The Secure Event Connector (SEC) is a container that you install on an on-premise Secure Device Connector (SDC) that receives events from FTDs and forwards them to the Cisco Cloud. Cisco Defense Orchestrator (CDO) pulls events from the cloud and displays them on the Events page so that administrators can analyze them.
Before you Install the Secure Event Connector
- Make sure an on-premise SDC virtual machine has been installed and the Secure Connectors page indicates that it is in the Active state.
If you need to install an SDC, follow one of these procedures:
- Deploy an On-Premises Secure Device Connector Using Defense Orchestrator's VM Image
- Deploy an On-Premise Secure Device Connector
- System Requirements - Assign additional CPUs and memory to the virtual machine running the SDC:
- CPU: Assign an additional 4 CPUs for the SEC.
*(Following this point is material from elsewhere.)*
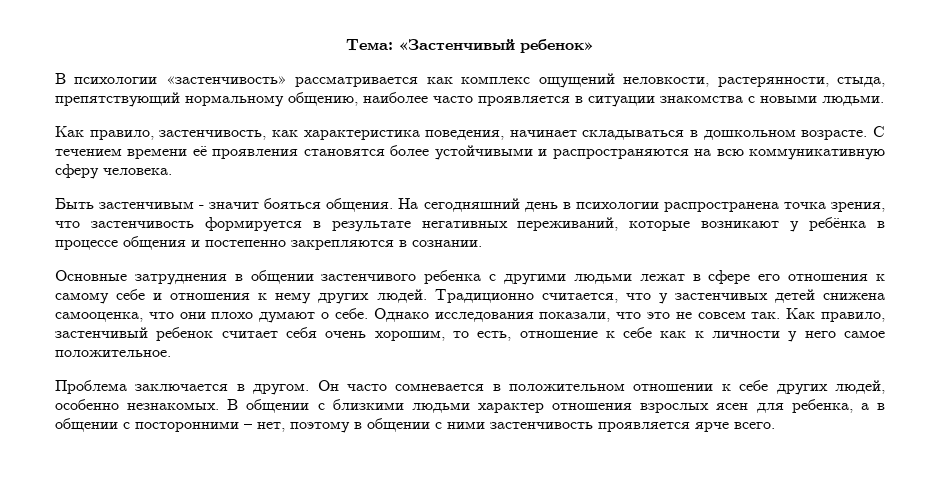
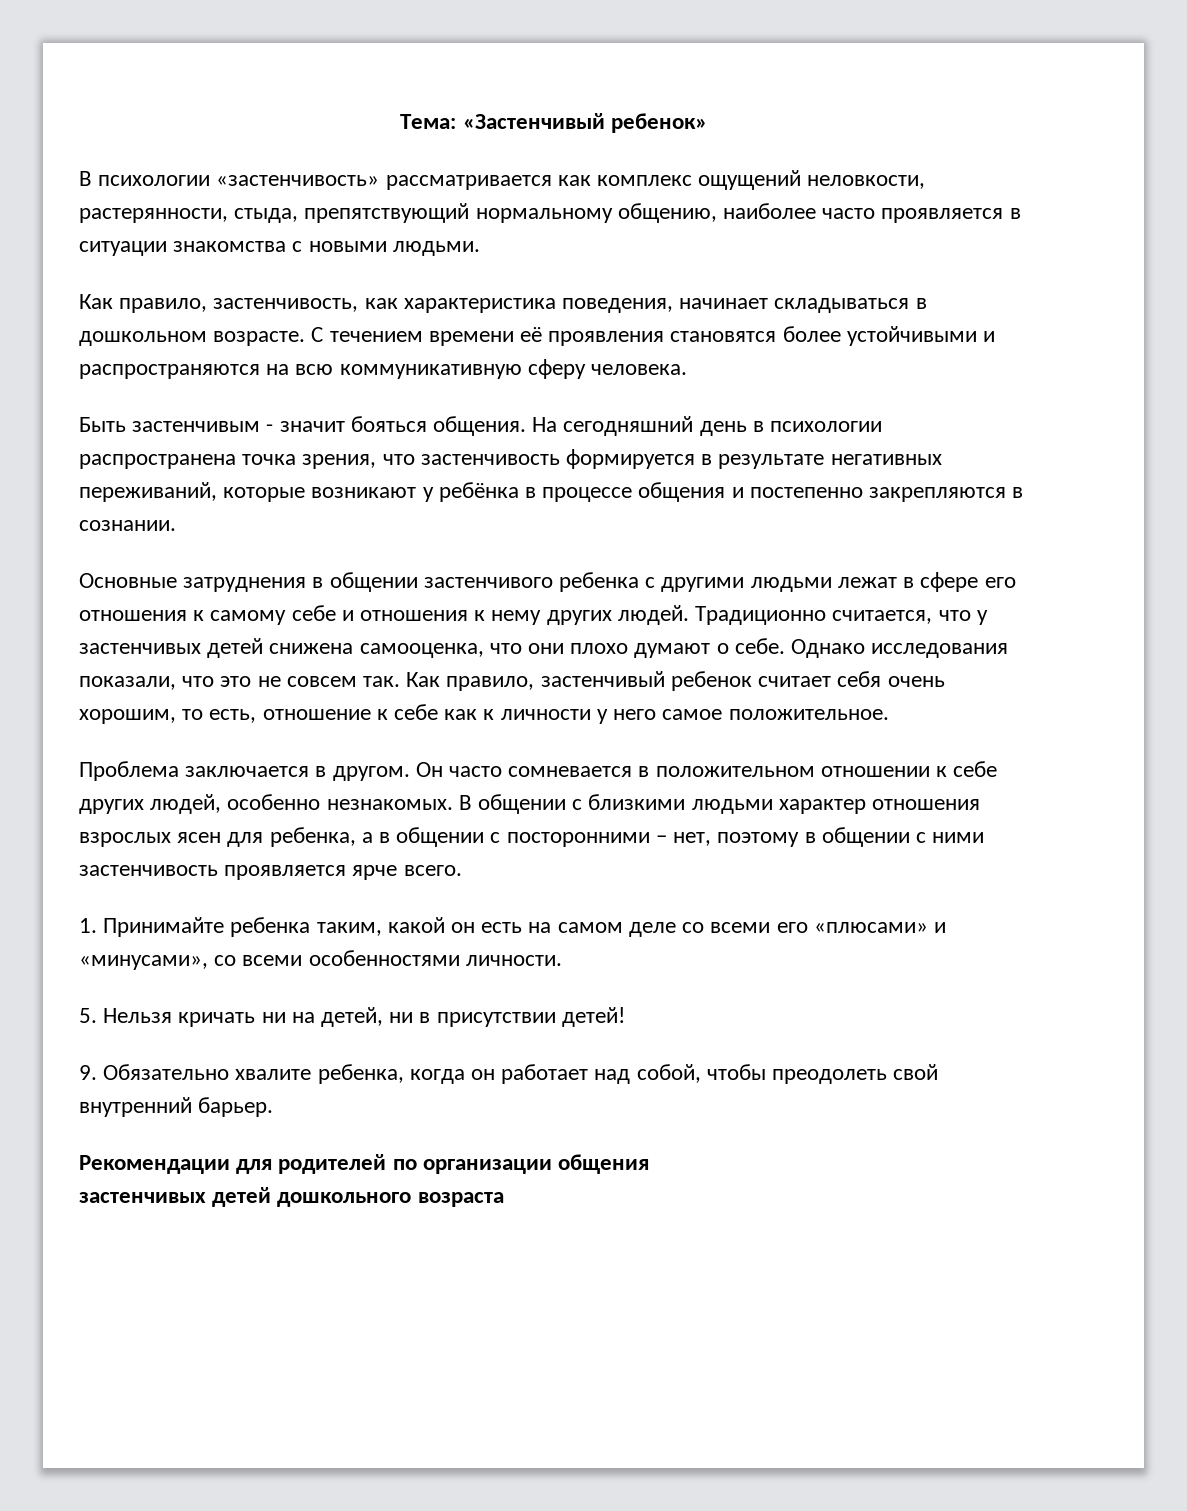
(775, 425) none -> [79,917,946,937] [79,950,562,970] [79,1007,625,1027] [79,1064,939,1084] [79,1097,274,1117] [79,1154,650,1174] [79,1187,504,1207] // 1. Принимайте ребенка таким, какой он есть на самом деле со всеми его «плюсами» и «минусами», со всеми особенностями личности. // 5. Нельзя кричать ни на детей, ни в присутствии детей! // 9. Обязательно хвалите ребенка, когда он работает над собой, чтобы преодолеть свой внутренний барьер. // Рекомендации для родителей по организации общения // застенчивых детей дошкольного возраста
- Memory: Assign an additional 8 GB of memory for the SEC.
For example, by default, the SDC virtual machine is allocated 2 CPU and 2 GB of memory when installed. After adding the container for the SEC, the VM should now be allocated 6 CPU and 10 GB of memory.
After you have updated the CPU and memory on the VM to accommodate Secure Event Connector, power on the VM and ensure that the Secure Connectors page indicates that the SDC is in the "Active" state.
Procedure to Install the Secure Event Connector
- Log in to CDO.
- In the main navigation column, select Events.
- Click the information button and click Setup Secure Event Connector.
- From the tenant menu at the top right of the screen, select Tenant_Name > Secure Connectors.
- Click Setup Secure Event Connector.
- Copy the bootstrap data.
- If you are currently using a vSphere console session, connect to the device using SSH and log in as the “cdo” user. Once logged in, switch to ”sdc” user. When prompted for a password, enter the password for the ”cdo” user. Here is an example of those commands:
[cdo@sdc-vm ~]$ sudo su sdc [sudo] password for cdo: <type password for cdo user> [sdc@sdc-vm ~]$
- Change directories to /usr/local/cdo using the cd command. For example:ls
[sdc@sdc-vm ~]$ cd /usr/local/cdo
- Paste the bootstrap data into a new file called es_boostrapdata using the echo command:
[sdc@sdc-vm ~]$echo "paste the bootstrap data you copied in step 6 between the quotes" > es_bootstrapdata
- Onboard the Secure Event Connector to the SDC VM by running the following command:
[sdc@sdc-vm ~]$ /usr/local/cdo/toolkit/es_configure.sh setup
Upon successful onboarding, you will see output similar the example below. On the Secure Connectors page, you will also see that the SEC is marked "Active." When the device is Active, events are flowing to the SEC. This state change may take 10 minutes to be reflected in CDO. You can click the Request Heartbeat link if you think the Active message is taking too long to appear.
[2019-04-23 02:52:47] startup new es container Unable to find image 'ciscodefenseorchestrator/es_staging:latest'locally sha256:988e8d277ce35b75a25cda9aad116c58262cddf63b6491599c351d1f1cd4a088: Pulling from ciscodefenseorchestrator/es_staging cd784148e348: Pull complete 95d801cee9a3: Pull complete 316f141d0d86: Pull complete Digest: sha256:988e8d277ce35b75a25cda9aad116c58262cddf63b6491599c351d1f1cd4a088 Status: Downloaded newer image for ciscodefenseorchestrator/es_staging@sha256:988e8d277ce35b75a25cda9aad116c58262cddf63b6491599c351d1f1cd4a088 Tagging ciscodefenseorchestrator/es_staging@sha256:988e8d277ce35b75a25cda9aad116c58262cddf63b6491599c351d1f1cd4a088 as ciscodefenseorchestrator/es_staging:latest 0791aac1080af78f7b9b8c2c33f8582defd7b42d77203d5a366af3c8602558f8 [2019-04-23 02:53:14] started new es container with rsyslog tcp port - 10125 and udp port - 10025 for tenant - sec_example_com
Note: Look at the TCP port and UDP port in red in the output example above. Those TCP and UDP ports are the ports from which the FTD sends events to the Secure Event Connector.